>> START Supplied text
Barbara Kim Stanton
Hawai‘i Herald Columnist
Domingo Los Banos, a Hawai‘i-born World War II veteran, fought in the Philippines, serving in the U.S. Army 1st Filipino Infantry Regiment.
Now 92 and living in a retirement home, Los Banos laments that the nurses from the Philippines who care for him do not know of the sacrifices that he and other Filipino veterans made so that they can enjoy the freedoms they have today.
His voice rises with emotion and a flash of anger.
“They have no idea what the hell happened,” he said.
On Oct. 25, Congress is doing something to recognize the World War II Filipino veterans. Speaker of the House Paul Ryan will present the veterans the Congressional Gold Medal, the highest civilian recognition that Congress can bestow. Hawai‘i U.S. Sen. Mazie Hirono sponsored the bill to award the gold medal and U.S. Rep. Tulsi Gabbard sponsored it in the House.
>> END Supplied text
Continue the column on Filipino World War II veterans from its last sentence.
>> START Data listing
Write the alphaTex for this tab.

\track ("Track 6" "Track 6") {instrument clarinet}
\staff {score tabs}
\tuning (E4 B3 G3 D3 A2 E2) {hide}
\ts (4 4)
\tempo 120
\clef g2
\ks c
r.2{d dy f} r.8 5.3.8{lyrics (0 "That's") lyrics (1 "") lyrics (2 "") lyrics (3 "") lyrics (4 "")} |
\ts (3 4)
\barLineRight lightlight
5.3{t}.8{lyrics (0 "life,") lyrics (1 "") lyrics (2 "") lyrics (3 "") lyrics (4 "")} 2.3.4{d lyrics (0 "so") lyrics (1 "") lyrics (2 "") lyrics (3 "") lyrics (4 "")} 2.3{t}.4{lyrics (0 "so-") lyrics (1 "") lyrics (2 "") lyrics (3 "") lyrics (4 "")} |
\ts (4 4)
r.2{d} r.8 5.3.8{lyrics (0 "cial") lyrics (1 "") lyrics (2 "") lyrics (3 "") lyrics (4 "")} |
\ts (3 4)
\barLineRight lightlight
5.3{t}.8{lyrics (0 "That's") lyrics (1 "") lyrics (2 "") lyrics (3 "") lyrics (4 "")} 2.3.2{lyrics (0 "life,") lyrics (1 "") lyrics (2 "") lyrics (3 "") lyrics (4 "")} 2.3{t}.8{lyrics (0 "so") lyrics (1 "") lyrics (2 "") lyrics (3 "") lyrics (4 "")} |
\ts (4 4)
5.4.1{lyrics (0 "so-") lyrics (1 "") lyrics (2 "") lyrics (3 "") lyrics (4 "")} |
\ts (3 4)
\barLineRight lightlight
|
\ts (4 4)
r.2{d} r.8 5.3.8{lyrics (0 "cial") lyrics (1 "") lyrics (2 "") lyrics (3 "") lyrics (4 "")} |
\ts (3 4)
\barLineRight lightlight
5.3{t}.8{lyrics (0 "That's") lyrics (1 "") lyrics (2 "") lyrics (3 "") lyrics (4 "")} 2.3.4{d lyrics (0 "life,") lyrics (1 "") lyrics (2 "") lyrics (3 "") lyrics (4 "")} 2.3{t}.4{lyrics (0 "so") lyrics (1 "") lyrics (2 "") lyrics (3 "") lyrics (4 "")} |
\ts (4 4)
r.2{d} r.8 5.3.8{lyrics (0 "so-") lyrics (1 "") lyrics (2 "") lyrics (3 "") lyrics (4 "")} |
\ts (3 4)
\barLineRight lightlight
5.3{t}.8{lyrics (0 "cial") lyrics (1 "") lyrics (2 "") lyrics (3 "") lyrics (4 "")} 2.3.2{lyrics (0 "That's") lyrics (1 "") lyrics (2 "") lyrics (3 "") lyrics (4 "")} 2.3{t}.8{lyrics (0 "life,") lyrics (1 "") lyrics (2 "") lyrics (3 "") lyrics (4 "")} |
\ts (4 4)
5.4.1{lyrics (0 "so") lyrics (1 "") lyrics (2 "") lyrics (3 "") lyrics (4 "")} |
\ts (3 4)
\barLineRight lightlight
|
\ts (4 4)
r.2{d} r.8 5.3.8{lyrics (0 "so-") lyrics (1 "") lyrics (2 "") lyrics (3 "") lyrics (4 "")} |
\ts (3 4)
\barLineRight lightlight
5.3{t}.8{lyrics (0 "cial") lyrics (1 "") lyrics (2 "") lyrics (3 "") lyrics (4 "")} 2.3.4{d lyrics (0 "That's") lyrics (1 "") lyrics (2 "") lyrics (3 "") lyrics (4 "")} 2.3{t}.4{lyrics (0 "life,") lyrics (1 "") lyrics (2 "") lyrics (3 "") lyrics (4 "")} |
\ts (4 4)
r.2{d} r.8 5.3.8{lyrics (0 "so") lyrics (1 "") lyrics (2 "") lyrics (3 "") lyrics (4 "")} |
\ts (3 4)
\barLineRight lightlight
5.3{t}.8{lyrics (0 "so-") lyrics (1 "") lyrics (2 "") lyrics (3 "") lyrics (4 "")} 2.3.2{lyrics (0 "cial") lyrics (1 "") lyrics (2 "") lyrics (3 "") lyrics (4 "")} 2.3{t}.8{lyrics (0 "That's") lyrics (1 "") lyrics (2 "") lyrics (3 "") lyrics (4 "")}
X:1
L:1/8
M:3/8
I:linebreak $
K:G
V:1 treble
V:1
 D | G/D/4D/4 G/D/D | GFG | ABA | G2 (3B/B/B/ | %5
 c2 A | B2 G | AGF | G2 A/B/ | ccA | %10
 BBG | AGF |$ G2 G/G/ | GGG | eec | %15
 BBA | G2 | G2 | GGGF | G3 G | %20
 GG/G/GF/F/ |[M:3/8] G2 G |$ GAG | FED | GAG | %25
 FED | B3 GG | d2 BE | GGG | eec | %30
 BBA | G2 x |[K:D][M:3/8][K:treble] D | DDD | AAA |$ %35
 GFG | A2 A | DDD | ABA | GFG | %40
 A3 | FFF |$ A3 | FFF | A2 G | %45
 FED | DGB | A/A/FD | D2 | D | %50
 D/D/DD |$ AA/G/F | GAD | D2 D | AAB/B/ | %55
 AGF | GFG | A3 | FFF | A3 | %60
>> END Data listing
* Result for this task:
The ceremony allows the Filipino veterans to finally get the thank you from our country that the Nisei soldiers, Navajo Code Talkers, Tuskegee Airmen and other ethnic World War II warriors have already received.
The honor comes even as some of them who served in the Philippine military and as guerillas are still waiting for full veterans benefits.
“It has been a very long journey,” Hirono said. “They answered the call to fight alongside our U.S. troops.”
Retired Maj. Gen. Antonio “Tony” Taguba, who grew up in Wahiawä and is the son of a Philippine Scout, said the stories of the bravery and sacrifice of the Filipino veterans are not widely known.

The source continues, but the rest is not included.